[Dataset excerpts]
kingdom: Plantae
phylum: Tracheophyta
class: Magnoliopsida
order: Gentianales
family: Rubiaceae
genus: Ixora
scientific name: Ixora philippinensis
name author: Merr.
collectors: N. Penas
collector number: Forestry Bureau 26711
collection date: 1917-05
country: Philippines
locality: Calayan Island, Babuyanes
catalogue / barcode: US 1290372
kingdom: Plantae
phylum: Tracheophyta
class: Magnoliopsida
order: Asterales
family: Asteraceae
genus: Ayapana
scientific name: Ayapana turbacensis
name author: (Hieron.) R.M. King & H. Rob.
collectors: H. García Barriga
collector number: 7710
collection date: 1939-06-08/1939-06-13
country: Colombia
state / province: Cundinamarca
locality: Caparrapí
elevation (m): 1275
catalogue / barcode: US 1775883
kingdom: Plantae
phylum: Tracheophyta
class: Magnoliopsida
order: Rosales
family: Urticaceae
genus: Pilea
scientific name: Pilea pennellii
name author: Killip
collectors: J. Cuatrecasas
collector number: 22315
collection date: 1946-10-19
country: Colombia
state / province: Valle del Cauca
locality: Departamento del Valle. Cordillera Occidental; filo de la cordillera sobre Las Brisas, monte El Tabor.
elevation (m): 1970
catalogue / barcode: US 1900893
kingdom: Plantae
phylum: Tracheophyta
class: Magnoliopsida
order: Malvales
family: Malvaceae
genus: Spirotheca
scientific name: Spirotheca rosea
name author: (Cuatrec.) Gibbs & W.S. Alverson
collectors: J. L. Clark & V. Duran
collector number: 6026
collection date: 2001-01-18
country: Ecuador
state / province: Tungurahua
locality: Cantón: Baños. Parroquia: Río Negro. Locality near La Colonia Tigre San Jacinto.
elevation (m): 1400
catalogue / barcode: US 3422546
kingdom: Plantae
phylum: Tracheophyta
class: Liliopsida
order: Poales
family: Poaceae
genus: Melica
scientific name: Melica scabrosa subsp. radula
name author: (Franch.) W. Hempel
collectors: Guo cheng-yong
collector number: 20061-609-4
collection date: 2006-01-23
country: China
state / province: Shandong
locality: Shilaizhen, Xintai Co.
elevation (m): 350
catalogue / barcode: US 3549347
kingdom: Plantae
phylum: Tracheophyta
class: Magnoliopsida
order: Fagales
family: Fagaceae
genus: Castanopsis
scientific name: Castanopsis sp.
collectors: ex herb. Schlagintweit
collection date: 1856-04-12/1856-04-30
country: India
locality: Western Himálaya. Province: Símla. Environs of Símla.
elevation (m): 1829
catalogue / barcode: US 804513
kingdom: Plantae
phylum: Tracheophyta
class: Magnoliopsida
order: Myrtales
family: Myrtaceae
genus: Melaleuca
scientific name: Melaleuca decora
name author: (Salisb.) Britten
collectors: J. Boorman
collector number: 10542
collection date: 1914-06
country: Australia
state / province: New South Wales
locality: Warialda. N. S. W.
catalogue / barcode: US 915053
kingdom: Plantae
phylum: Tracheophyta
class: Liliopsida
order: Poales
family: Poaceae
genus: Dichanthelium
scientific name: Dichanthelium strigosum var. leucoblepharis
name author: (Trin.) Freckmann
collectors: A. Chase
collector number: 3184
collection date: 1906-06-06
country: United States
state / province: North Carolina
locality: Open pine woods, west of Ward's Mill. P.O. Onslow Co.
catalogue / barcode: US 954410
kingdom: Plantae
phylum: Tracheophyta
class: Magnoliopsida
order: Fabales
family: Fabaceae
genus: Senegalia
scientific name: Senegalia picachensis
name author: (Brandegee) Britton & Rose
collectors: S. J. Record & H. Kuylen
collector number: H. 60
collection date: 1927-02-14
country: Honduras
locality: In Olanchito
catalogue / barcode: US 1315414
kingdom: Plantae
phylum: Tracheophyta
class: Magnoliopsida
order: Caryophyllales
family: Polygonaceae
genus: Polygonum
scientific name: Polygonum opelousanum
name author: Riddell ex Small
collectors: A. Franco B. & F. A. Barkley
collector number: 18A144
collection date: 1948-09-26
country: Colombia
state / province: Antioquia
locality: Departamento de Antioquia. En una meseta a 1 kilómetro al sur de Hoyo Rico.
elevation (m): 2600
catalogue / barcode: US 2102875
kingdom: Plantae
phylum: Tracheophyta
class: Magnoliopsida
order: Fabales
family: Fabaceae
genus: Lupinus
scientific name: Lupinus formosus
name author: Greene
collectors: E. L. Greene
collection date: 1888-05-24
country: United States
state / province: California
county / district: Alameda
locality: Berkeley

Task: Reproduce every row above word for word, line by line, in the same order.

Worked solution:
kingdom: Plantae
phylum: Tracheophyta
class: Magnoliopsida
order: Gentianales
family: Rubiaceae
genus: Ixora
scientific name: Ixora philippinensis
name author: Merr.
collectors: N. Penas
collector number: Forestry Bureau 26711
collection date: 1917-05
country: Philippines
locality: Calayan Island, Babuyanes
catalogue / barcode: US 1290372
kingdom: Plantae
phylum: Tracheophyta
class: Magnoliopsida
order: Asterales
family: Asteraceae
genus: Ayapana
scientific name: Ayapana turbacensis
name author: (Hieron.) R.M. King & H. Rob.
collectors: H. García Barriga
collector number: 7710
collection date: 1939-06-08/1939-06-13
country: Colombia
state / province: Cundinamarca
locality: Caparrapí
elevation (m): 1275
catalogue / barcode: US 1775883
kingdom: Plantae
phylum: Tracheophyta
class: Magnoliopsida
order: Rosales
family: Urticaceae
genus: Pilea
scientific name: Pilea pennellii
name author: Killip
collectors: J. Cuatrecasas
collector number: 22315
collection date: 1946-10-19
country: Colombia
state / province: Valle del Cauca
locality: Departamento del Valle. Cordillera Occidental; filo de la cordillera sobre Las Brisas, monte El Tabor.
elevation (m): 1970
catalogue / barcode: US 1900893
kingdom: Plantae
phylum: Tracheophyta
class: Magnoliopsida
order: Malvales
family: Malvaceae
genus: Spirotheca
scientific name: Spirotheca rosea
name author: (Cuatrec.) Gibbs & W.S. Alverson
collectors: J. L. Clark & V. Duran
collector number: 6026
collection date: 2001-01-18
country: Ecuador
state / province: Tungurahua
locality: Cantón: Baños. Parroquia: Río Negro. Locality near La Colonia Tigre San Jacinto.
elevation (m): 1400
catalogue / barcode: US 3422546
kingdom: Plantae
phylum: Tracheophyta
class: Liliopsida
order: Poales
family: Poaceae
genus: Melica
scientific name: Melica scabrosa subsp. radula
name author: (Franch.) W. Hempel
collectors: Guo cheng-yong
collector number: 20061-609-4
collection date: 2006-01-23
country: China
state / province: Shandong
locality: Shilaizhen, Xintai Co.
elevation (m): 350
catalogue / barcode: US 3549347
kingdom: Plantae
phylum: Tracheophyta
class: Magnoliopsida
order: Fagales
family: Fagaceae
genus: Castanopsis
scientific name: Castanopsis sp.
collectors: ex herb. Schlagintweit
collection date: 1856-04-12/1856-04-30
country: India
locality: Western Himálaya. Province: Símla. Environs of Símla.
elevation (m): 1829
catalogue / barcode: US 804513
kingdom: Plantae
phylum: Tracheophyta
class: Magnoliopsida
order: Myrtales
family: Myrtaceae
genus: Melaleuca
scientific name: Melaleuca decora
name author: (Salisb.) Britten
collectors: J. Boorman
collector number: 10542
collection date: 1914-06
country: Australia
state / province: New South Wales
locality: Warialda. N. S. W.
catalogue / barcode: US 915053
kingdom: Plantae
phylum: Tracheophyta
class: Liliopsida
order: Poales
family: Poaceae
genus: Dichanthelium
scientific name: Dichanthelium strigosum var. leucoblepharis
name author: (Trin.) Freckmann
collectors: A. Chase
collector number: 3184
collection date: 1906-06-06
country: United States
state / province: North Carolina
locality: Open pine woods, west of Ward's Mill. P.O. Onslow Co.
catalogue / barcode: US 954410
kingdom: Plantae
phylum: Tracheophyta
class: Magnoliopsida
order: Fabales
family: Fabaceae
genus: Senegalia
scientific name: Senegalia picachensis
name author: (Brandegee) Britton & Rose
collectors: S. J. Record & H. Kuylen
collector number: H. 60
collection date: 1927-02-14
country: Honduras
locality: In Olanchito
catalogue / barcode: US 1315414
kingdom: Plantae
phylum: Tracheophyta
class: Magnoliopsida
order: Caryophyllales
family: Polygonaceae
genus: Polygonum
scientific name: Polygonum opelousanum
name author: Riddell ex Small
collectors: A. Franco B. & F. A. Barkley
collector number: 18A144
collection date: 1948-09-26
country: Colombia
state / province: Antioquia
locality: Departamento de Antioquia. En una meseta a 1 kilómetro al sur de Hoyo Rico.
elevation (m): 2600
catalogue / barcode: US 2102875
kingdom: Plantae
phylum: Tracheophyta
class: Magnoliopsida
order: Fabales
family: Fabaceae
genus: Lupinus
scientific name: Lupinus formosus
name author: Greene
collectors: E. L. Greene
collection date: 1888-05-24
country: United States
state / province: California
county / district: Alameda
locality: Berkeley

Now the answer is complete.